_SET EXERCISE_
In the maximal sub-rectangle problem below, turn the paragraph beginning "Given a two-dimensional array" into a short list that keeps its main facts.

_QUOTED TEXT_
/---
Description
Given a two-dimensional array of positive and negative integers, a sub-rectangle is any contiguous sub-array of size 1 x 1 or greater located within the whole array. The sum of a rectangle is the sum of all the elements in that rectangle. In this problem the sub-rectangle with the largest sum is referred to as the maximal sub-rectangle. 


As an example, the maximal sub-rectangle of the array: 


0 -2 -7 0 
9 2 -6 2 
-4 1 -4 1 
-1 8 0 -2 


is in the lower left corner: 


9 2 
-4 1 
-1 8 


and has a sum of 15. 
Input
The input consists of an N x N array of integers. The input begins with a single positive integer N on a line by itself, indicating the size of the square two-dimensional array. This is followed by N 2 integers separated by whitespace (spaces and newlines). These are the N 2 integers of the array, presented in row-major order. That is, all numbers in the first row, left to right, then all numbers in the second row, left to right, etc. N may be as large as 100. The numbers in the array will be in the range [-127,127]. 
Output
Output the sum of the maximal sub-rectangle. 
Sample Input
4
0 -2 -7 0 9 2 -6 2
-4 1 -4 1 -1
8 0 -2
Sample Output

15

//DP問題
//與最大子列和類似，可以看做是一維最大子串和的二維擴充套件
#include <stdio.h>
#include <stdlib.h>
int main()
{
    int dp[101][101];//dp[i][j]指的是第i行前j個元素的和
    int n;
    while(scanf("%d",&n)!=EOF){
        for(int i=1;i<=n;i++)
          for(int j=1;j<=n;j++){
             int t;
             scanf("%d",&t);
             dp[i][j]=dp[i][j-1]+t;//此段程式碼簡化了限定列範圍以後求當前行 列範圍內 元素和的複雜度，化O(N)為O(1)
          }
        int max=0;
        for(int i=1;i<=n;i++){//i,j限定列的左右範圍
            for(int j=i;j<=n;j++){
                int sum=0;
                for(int t=1;t<=n;t++){//遍歷行，此處的思想等同於一維了
                    sum+=dp[t][j]-dp[t][i-1];//限定列範圍以後，當前行  列範圍內 元素和
                    if(sum<0)
                        sum=0;
                    else if(sum>max)
                        max=sum;
                }
            }
        }
        printf("%d\n",max);
    }
    return 0;
}
\---
[A block of data]
/---
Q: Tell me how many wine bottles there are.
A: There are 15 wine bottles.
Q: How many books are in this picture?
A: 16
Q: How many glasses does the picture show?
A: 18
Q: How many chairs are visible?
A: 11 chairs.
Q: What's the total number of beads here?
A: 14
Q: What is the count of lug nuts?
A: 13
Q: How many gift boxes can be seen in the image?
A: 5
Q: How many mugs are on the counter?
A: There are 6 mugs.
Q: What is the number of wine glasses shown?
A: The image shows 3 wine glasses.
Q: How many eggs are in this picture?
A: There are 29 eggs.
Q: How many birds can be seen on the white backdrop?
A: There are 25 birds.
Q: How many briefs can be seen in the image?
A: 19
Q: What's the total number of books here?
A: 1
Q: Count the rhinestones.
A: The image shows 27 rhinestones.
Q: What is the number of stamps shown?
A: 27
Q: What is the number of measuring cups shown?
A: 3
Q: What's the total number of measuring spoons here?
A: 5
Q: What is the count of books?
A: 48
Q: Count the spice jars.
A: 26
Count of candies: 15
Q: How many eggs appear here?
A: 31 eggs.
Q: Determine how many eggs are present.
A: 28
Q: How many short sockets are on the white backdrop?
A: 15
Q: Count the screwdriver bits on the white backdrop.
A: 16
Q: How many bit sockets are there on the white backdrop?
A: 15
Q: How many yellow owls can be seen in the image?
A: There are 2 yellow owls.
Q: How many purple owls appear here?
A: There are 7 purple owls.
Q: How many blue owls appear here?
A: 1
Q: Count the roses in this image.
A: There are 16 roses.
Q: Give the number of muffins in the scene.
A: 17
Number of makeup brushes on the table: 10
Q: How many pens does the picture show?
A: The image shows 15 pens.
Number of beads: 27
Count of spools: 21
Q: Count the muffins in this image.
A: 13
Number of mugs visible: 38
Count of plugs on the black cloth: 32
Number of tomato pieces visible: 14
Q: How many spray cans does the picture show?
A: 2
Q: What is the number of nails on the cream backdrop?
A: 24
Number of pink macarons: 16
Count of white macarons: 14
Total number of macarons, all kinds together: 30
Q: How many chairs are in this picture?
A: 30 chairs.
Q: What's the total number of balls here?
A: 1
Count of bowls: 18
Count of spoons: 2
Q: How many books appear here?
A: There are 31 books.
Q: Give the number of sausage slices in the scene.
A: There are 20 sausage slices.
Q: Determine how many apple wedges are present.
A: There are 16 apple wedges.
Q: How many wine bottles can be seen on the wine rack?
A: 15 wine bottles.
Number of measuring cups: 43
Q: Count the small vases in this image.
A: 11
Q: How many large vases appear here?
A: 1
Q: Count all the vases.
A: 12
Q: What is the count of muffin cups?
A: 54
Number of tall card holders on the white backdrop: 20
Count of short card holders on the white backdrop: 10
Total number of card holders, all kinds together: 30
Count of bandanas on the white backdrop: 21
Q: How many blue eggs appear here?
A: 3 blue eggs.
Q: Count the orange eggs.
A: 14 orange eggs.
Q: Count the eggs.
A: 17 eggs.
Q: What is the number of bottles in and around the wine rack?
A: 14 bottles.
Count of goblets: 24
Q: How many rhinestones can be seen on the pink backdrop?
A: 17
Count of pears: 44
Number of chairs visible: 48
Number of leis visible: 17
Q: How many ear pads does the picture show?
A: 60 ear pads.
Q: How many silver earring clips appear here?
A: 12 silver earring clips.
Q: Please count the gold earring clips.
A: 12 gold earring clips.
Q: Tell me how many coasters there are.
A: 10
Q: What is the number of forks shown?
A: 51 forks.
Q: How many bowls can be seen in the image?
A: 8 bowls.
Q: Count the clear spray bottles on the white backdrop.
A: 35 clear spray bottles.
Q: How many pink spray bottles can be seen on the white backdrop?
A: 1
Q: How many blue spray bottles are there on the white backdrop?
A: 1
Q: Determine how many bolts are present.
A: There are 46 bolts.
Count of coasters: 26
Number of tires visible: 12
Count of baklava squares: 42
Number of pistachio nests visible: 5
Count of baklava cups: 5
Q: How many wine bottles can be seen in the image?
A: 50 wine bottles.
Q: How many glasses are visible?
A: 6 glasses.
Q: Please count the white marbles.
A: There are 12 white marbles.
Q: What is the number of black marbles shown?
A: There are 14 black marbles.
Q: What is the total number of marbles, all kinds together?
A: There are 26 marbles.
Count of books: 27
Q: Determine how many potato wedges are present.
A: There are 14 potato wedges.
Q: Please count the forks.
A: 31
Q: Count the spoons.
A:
\---
_SOLUTION TO THE PROBLEM_
- A sub-rectangle is any contiguous sub-array, 1 x 1 or larger, inside a two-dimensional array of positive and negative integers.
- A rectangle's sum is the total of all its elements.
- The maximal sub-rectangle is the sub-rectangle with the largest sum.